Problems to solve |
[a] From the text below on Hexagram 6, list the three examples it gives of what could have prevented a dispute at its small, early stage.
[b] Check each statement against the text below on Hexagram 6. For each, answer yes or no and quote the words of the text that decide it.
(i) The "great person" to seek out is a lawyer.
(ii) The traditional advice is to stop halfway instead of pushing for complete victory.
(iii) The posture the hexagram recommends is passivity.

== Provided text ==

Three things stand out:
1. You are in the right. Sincerity is established. The hexagram does not describe a villain — it describes a real disagreement between two parties who each hold part of the truth.
2. Stop at the middle. The traditional counsel is to halt halfway, not to press for total victory. To push through to the end is to invite ruin.
3. Seek wise counsel. The "great person" here is not a lawyer or a louder voice — it is someone who can see the situation from above the fray.
The Image: Reversed Order, Wise Beginning
The Image says: "Above, water; below, heaven — the image of Conflict. Thus in all his transactions the superior man carefully considers the beginning."
When the natural hierarchy is disturbed, the only cure is prevention. The superior person's response is not to fight the conflict but to return attention to the beginning — to the moment before disagreement hardened into opposition. Most disputes have a small, early stage when a word left unspoken, a contract left unsigned, a tone left unchecked, could have prevented the whole thing. Hexagram 6 trains the eye backward toward that origin point.
When Conflict Arises: The Right Response
The practical posture this hexagram recommends is active restraint, not passivity. You are not being told to surrender; you are being told to refuse the escalation trap.

===
== Information ==

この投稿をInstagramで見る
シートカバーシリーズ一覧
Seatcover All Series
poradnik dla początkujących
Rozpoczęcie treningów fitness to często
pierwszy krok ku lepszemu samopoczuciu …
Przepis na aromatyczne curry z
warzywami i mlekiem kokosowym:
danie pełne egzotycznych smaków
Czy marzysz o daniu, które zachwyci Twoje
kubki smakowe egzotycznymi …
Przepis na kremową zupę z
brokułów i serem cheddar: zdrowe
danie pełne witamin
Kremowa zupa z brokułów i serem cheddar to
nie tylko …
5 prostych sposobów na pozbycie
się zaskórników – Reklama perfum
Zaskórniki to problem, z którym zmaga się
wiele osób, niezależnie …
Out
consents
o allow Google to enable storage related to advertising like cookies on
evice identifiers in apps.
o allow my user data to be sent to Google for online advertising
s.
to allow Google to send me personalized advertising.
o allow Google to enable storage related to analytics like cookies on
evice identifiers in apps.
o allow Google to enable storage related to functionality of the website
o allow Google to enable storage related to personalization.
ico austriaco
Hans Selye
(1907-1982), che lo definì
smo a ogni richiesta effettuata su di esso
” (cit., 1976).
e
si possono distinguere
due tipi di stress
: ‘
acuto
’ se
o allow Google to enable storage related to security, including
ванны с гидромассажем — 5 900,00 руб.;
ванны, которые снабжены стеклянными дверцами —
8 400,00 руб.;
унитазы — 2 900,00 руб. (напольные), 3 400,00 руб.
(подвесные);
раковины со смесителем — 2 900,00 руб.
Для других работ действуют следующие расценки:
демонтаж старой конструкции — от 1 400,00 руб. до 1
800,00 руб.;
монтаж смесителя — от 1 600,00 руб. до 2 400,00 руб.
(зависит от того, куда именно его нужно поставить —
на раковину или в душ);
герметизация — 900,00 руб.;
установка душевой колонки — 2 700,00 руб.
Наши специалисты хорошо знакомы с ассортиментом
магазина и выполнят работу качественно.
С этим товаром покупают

===

Task solutions |
[a]
- a word left unspoken
- a contract left unsigned
- a tone left unchecked

[b]
(i) No: "The "great person" here is not a lawyer or a louder voice"
(ii) Yes: "The traditional counsel is to halt halfway, not to press for total victory."
(iii) No: "The practical posture this hexagram recommends is active restraint, not passivity."